*GIVEN TEXT*
_ _ _
What I Learned in November

Psalm 25:4-5, Make me to know your ways, O Lord; teach me your paths. Lead me in your truth and teach me, for you are the God of my salvation; for you I wait all the day long.

outreach path

What We Are Reading in Our Homeschool:

The Child’s Story Bible by Catherine F. Vos
The Story of the World Volume 1
The Aesop for Children by Milo Winter
Indescribable: 100 Devotions abut God and Science by Louie Giglio
A Tree For Peter by Kate Seredy
Tree in the Trail by Holling C. Holling
What I Am Reading or Listening To:
20 Things Adopted Kids Wish Their Adoptive Parents Knew by Sherrie Eldridge
Joni by Joni Erickson Tada
The Prodigal God by Timothy Keller
Sacred Parenting by Gary L. Thomas
The Honestly Adoption Podcast
Learning in November:
  • Eye Contact
Just simply looking my children in the eye and requiring them to look me in the eye when we are having a conversation is bringing about healing and connection. This past month, my husband and I learned that some of the struggles we are facing as a family are due to a need to improve attachment for our children. A parent coach we are working with explained how eye contact conveys and builds trust. Our goal is to not talk to our children unless we are looking them in the eye. The other half of that, is requiring them to also look us in the eye when they speak to us. This requirement initially brought about frustration for our kids at times when we told them, “I am sorry, I cannot hear you,” whenever they forgot to look us in the eye. But, as time has gone on, the frustration is gone and we are each reminding each other of our goal to connect through eye contact.
_ _ _
*RECORD SET*
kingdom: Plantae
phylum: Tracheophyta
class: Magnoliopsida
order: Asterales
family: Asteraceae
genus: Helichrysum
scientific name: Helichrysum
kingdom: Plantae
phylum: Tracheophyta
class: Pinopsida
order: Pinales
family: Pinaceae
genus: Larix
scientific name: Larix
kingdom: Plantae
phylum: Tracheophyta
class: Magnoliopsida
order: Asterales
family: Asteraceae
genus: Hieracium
_ _ _
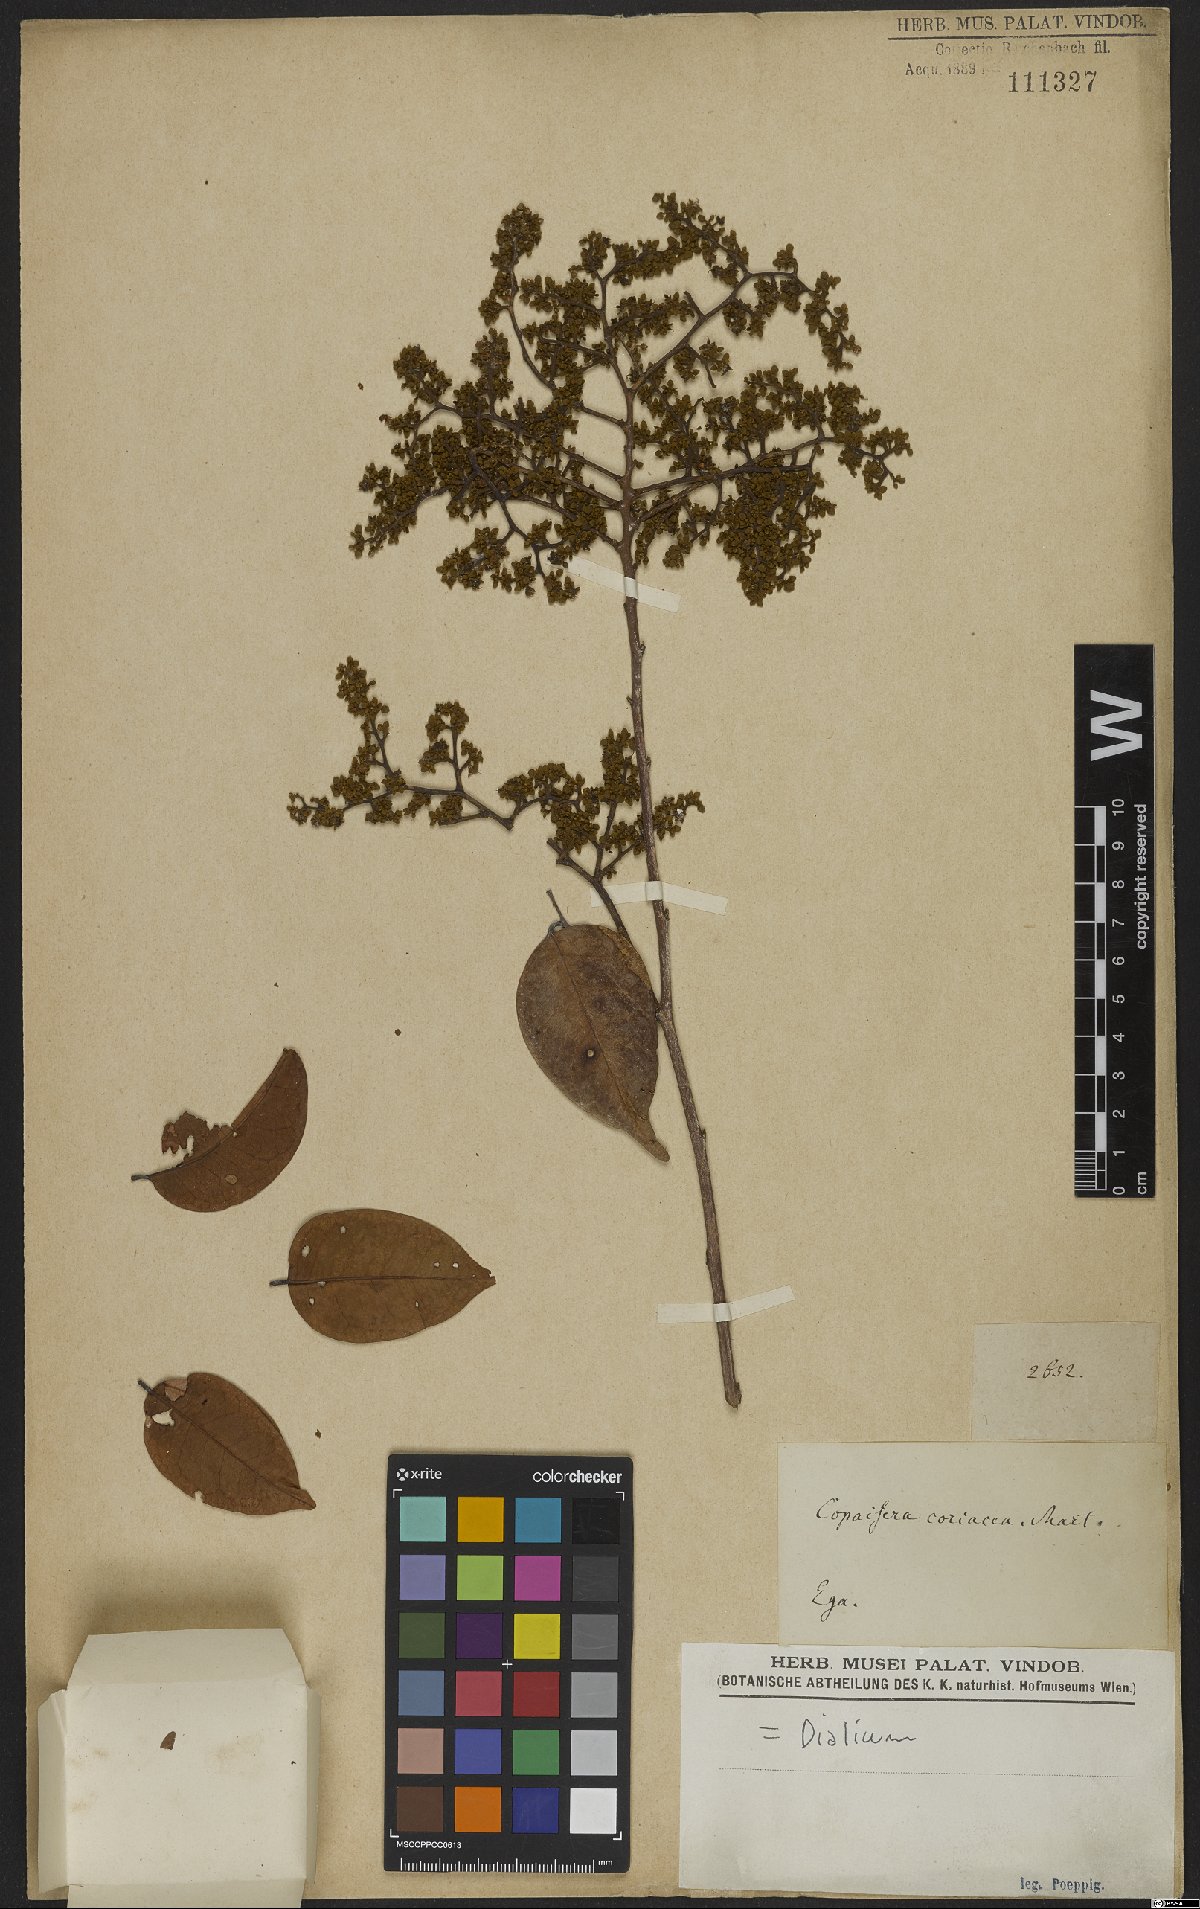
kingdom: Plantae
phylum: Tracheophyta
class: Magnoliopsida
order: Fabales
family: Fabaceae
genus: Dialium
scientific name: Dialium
_ _ _
*OBJECTIVES*
1/ From the November post, quote the passage starting at "What I Learned" and ending at "the day long.".
2/ According to the November post, why did the parents decide to speak to their children only while looking them in the eye?

*RESPONSES TO THE TASKS*
1/
What I Learned in November

Psalm 25:4-5, Make me to know your ways, O Lord; teach me your paths. Lead me in your truth and teach me, for you are the God of my salvation; for you I wait all the day long.

2/ The parents learned that some of their family's struggles came from a need to improve their children's attachment. A parent coach explained that eye contact conveys and builds trust.